#### Data for review
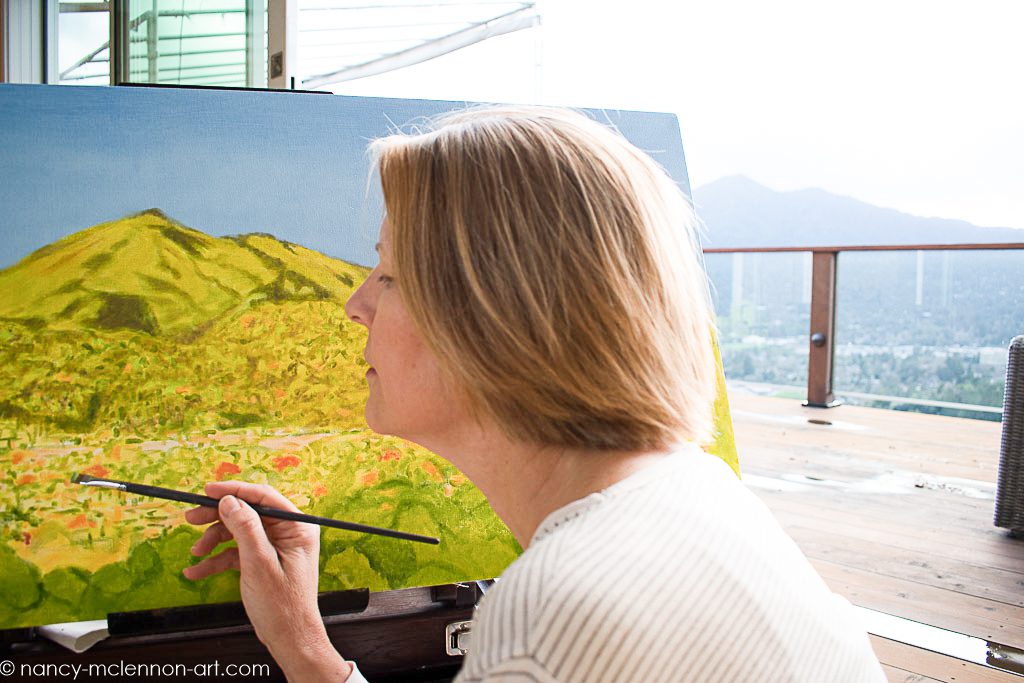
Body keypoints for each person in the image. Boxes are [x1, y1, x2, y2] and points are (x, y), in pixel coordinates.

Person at [182, 106, 886, 682]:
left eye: (389, 275)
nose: (355, 305)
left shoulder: (552, 619)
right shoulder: (698, 492)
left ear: (489, 315)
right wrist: (306, 646)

#### Task item
Only the lines from the one holding "left shoulder: (552, 619)" through the end of the listing should appear in the response, each restated exactly.

#### Answer to this exercise
left shoulder: (552, 619)
right shoulder: (698, 492)
left ear: (489, 315)
right wrist: (306, 646)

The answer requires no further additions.